Además Jefe del Regimiento de Patricios (1811-1814) y dos veces tuvo a su cargo el pesado Ejército del Norte. “No tendrá los conocimientos de un (...) Bonaparte en punto a milicia, pero es el mejor que tenemos en América del Sur” escribió entusiasmado San Martín, aunque Manuel difería: “Por casualidad, o mejor diré porque Dios ha querido, me hallo de General sin saber en qué esfera estoy”.

Manuel tuvo sus altos y bajos en los campos de batalla. Había logrado mucho para ser alguien que, según sus propias palabras, “ni sabía mandar echar armas al hombro” pero también, producto de su ajenidad a lo militar y porque del otro lado había generales que peleaban, protagonizó algunos fracasos.

En Buenos Aires fue enjuiciado dura e injustamente por sus derrotas y los “saavedristas”, que lo miraban de reojo por su cercanía a Moreno, le armaron un juicio militar para el cual no encontraron personas que atestiguaran contra él. Aun así se lo suspendió en su cargo mientras la opereta seguía su curso. Fue lógicamente absuelto, pero no olvidó el amargor de la pantomima: “los bribones  (...) me perjudicaron  y perjudicaron a la Patria; ¿qué ventaja se saca de mentir?”.

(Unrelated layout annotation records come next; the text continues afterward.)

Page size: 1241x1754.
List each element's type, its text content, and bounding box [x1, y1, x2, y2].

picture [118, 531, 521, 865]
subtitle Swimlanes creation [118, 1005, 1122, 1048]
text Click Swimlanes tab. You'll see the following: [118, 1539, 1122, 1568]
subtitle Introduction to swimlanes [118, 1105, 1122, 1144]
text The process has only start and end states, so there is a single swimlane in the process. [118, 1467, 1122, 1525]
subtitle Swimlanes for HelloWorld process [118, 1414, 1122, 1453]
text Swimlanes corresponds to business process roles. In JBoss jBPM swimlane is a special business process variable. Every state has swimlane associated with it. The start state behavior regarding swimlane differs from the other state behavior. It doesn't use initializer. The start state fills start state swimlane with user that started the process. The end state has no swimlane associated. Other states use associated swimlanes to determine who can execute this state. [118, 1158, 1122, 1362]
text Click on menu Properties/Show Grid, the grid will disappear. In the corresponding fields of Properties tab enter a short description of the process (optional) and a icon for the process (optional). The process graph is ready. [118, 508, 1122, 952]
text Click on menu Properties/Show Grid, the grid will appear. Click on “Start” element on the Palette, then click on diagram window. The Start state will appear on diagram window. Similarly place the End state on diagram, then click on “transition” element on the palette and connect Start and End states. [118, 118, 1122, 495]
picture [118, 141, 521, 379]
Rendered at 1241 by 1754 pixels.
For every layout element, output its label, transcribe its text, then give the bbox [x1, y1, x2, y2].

Meses después del absurdo proceso, la clase política volvió a maltratarlo. El 27 de febrero de 1812, Manuel izó por primera vez la bandera argentina en Rosario. Desde el gobierno central en Buenos Aires, el llamado “primer triunvirato”, lo amonestaron. "Haga pasar como un rasgo de entusiasmo el suceso de la bandera blanca y celeste enarbolada, ocultándola disimuladamente", le sugirieron. La carta que contenía tal sugerencia no le llegó a tiempo y volvió a usar la bandera el 25 de mayo de 1812 haciéndola jurar al Ejército del Norte.

Los triunviros, indignados, calificaron al hecho como un “desorden”  que sacrificaba “los respetos de autoridad y los intereses de la nación”.  Según ellos, la bandera que debía seguir flameando era la española y Manuel, respetuoso de la autoridad, aceptó: "La bandera la he recogido y la desharé para que no haya ni memoria de ella". Pero la celeste y blanca trascendió la infamia.

Las injusticias también le llegaron de las lenguas de sus contemporáneos. Los recios militares no podían aceptar que un carilindo fuera la autoridad de un sector tan viril como el de las armas y las tropas. Lo apodaron “Bomberito de la Patria” por la severidad en el control nocturno de sus subordinados (si se quiere, una variable para “vigilante”) y “General Cotorrita”, mote que buscaba ofenderlo en diferentes aspectos: su voz finita, sus pasos cortos y su afición por una chaqueta militar verde que él mismo se había mandado a coser con una larga cola.

Manuel estaba a la moda pero los harapientos soldados nunca lo supieron comprender. Su gusto por los perfumes, sus gestos refinados y sus habilidades de baile que en las tertulias norteñas hacían suspirar a más de una, fueron argumentos utilizados para crear dudas sobre su masculinidad, un golpe de knockout para cualquier autoridad militar. Nunca le perdonaron no ser rústico, nunca le perdonaron el estilo.

Su salud, a los tumbos

Las enfermedades, además de la vacilante clase política, las calumnias de pelotón y una patria que para 1815 no se sabía dónde iba, fueron otro mal trago para Manuel. La sífilis le fue haciendo de las suyas desde sus épocas de estudiante en el viejo continente (por esos tiempos las enfermedades venéreas eran comunes).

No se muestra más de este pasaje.